Facing a war on two fronts, German strategy in 1914 was to defeat France, then shift its forces to the East and knock out Russia, commonly known as the Schlieffen Plan. This failed when their advance into France was halted at the Marne; by the end of 1914, the two sides faced each other along the Western Front, a continuous series of trench lines stretching from the Channel to Switzerland that changed little until 1917. By contrast, the Eastern Front was far more fluid, with Austria-Hungary and Russia gaining, then losing large swathes of territory. Other significant theatres included the Middle East, the Alpine Front and the Balkans, bringing Bulgaria, Romania and Greece into the war.
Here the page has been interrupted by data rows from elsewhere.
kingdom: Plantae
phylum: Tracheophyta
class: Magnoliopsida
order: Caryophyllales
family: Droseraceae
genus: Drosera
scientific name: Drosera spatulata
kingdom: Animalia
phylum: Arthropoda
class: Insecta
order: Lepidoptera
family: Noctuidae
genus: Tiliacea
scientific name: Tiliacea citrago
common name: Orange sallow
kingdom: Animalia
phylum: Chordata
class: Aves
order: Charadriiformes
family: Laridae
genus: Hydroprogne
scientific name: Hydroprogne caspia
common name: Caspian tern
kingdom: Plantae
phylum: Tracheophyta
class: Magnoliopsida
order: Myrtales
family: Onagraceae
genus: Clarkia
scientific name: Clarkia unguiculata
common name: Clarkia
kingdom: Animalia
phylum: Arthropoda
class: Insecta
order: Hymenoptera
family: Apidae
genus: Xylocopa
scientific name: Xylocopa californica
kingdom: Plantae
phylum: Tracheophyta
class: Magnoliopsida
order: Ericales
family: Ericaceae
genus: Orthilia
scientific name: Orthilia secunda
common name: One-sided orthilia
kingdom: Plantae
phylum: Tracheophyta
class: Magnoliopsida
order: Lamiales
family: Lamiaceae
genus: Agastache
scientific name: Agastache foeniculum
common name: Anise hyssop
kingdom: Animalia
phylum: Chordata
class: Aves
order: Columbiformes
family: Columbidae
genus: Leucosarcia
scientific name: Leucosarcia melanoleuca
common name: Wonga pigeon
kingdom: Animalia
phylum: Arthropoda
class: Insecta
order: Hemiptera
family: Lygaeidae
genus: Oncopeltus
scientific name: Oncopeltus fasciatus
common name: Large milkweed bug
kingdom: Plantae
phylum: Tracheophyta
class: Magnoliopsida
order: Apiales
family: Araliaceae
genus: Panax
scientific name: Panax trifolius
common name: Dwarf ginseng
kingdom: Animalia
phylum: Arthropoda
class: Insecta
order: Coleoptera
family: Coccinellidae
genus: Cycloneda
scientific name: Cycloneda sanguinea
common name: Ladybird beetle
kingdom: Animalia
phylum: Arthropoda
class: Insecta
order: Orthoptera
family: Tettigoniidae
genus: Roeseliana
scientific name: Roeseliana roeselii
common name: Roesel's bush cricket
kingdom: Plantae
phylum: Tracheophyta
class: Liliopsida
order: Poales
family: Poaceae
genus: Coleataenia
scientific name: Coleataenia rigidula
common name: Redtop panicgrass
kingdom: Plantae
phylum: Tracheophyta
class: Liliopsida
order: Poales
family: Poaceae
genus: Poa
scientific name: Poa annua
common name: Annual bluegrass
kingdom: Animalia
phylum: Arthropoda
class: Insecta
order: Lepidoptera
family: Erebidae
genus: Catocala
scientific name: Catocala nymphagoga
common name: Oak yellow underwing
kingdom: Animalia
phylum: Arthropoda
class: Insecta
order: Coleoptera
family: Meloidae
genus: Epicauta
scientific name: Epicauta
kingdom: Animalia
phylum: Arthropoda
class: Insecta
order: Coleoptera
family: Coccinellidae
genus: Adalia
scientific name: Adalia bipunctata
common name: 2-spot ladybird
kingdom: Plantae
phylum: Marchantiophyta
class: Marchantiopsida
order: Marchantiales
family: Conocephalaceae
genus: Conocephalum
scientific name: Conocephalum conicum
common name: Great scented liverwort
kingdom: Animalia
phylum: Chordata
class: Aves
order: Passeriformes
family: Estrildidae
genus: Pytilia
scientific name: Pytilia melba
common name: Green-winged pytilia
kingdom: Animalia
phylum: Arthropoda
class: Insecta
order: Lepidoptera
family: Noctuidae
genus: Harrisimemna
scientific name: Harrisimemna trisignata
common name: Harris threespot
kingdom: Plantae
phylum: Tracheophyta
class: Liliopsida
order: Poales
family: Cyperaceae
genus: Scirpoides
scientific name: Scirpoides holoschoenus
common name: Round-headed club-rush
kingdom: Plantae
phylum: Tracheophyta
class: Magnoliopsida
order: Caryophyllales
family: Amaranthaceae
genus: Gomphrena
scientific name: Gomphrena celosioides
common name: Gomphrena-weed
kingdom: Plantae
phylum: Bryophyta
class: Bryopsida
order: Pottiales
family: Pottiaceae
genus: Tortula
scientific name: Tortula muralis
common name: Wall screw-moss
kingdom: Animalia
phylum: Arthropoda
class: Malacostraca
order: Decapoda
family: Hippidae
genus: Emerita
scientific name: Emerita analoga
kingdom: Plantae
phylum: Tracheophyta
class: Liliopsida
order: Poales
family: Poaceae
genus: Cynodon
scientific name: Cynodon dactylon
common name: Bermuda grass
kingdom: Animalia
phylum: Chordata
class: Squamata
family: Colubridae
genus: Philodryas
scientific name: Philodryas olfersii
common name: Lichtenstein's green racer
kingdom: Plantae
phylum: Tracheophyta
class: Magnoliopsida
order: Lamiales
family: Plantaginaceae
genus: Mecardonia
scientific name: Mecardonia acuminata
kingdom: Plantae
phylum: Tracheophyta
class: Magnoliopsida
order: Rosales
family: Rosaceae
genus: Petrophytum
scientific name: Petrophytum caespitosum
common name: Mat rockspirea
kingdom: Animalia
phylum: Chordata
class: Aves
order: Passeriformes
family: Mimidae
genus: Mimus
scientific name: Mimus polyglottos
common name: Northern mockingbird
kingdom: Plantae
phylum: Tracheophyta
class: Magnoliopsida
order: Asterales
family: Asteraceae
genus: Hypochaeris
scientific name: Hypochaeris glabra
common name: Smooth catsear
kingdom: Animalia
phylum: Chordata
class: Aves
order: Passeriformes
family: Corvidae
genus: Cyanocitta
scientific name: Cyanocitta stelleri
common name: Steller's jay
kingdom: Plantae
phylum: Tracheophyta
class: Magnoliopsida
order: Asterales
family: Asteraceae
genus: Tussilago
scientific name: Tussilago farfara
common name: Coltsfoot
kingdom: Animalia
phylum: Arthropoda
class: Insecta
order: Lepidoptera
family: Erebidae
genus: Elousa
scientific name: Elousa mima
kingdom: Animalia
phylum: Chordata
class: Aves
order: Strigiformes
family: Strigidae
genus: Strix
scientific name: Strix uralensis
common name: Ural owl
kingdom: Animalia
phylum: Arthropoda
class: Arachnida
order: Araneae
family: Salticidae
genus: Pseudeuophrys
Shortages caused by the Allied naval blockade led Germany to initiate unrestricted submarine warfare in early 1917, bringing the previously neutral United States into the war on 6 April 1917. In Russia, the Bolsheviks seized power in the 1917 October Revolution and made peace in the March 1918 Treaty of Brest-Litovsk, freeing up large numbers of German troops. By transferring these to the Western Front, the German General Staff hoped to win a decisive victory before American reinforcements could impact the war, and launched the March 1918 German spring offensive. Despite initial success, it was soon halted by heavy casualties and ferocious defence; in August, the Allies launched the Hundred Days Offensive and although the German army continued to fight hard, it could no longer halt their advance.Towards the end of 1918, the Central Powers began to collapse; Bulgaria signed an Armistice on 29 September, followed by the Ottomans on 31 October, then Austria-Hungary on 3 November. Isolated, facing revolution at home and an army on the verge of mutiny, Kaiser Wilhelm abdicated on 9 November and the new German government signed the Armistice of 11 November 1918, bringing the fighting to a close. The 1919 Paris Peace Conference imposed various settlements on the defeated powers, the best known being the Treaty of Versailles. The dissolution of the Russian, German, Ottoman and Austro-Hungarian empires led to numerous uprisings and the creation of independent states, including Poland, Czechoslovakia and Yugoslavia. For reasons that are still debated, failure to manage the instability that resulted from this upheaval during the interwar period ended with the outbreak of World War II in 1939.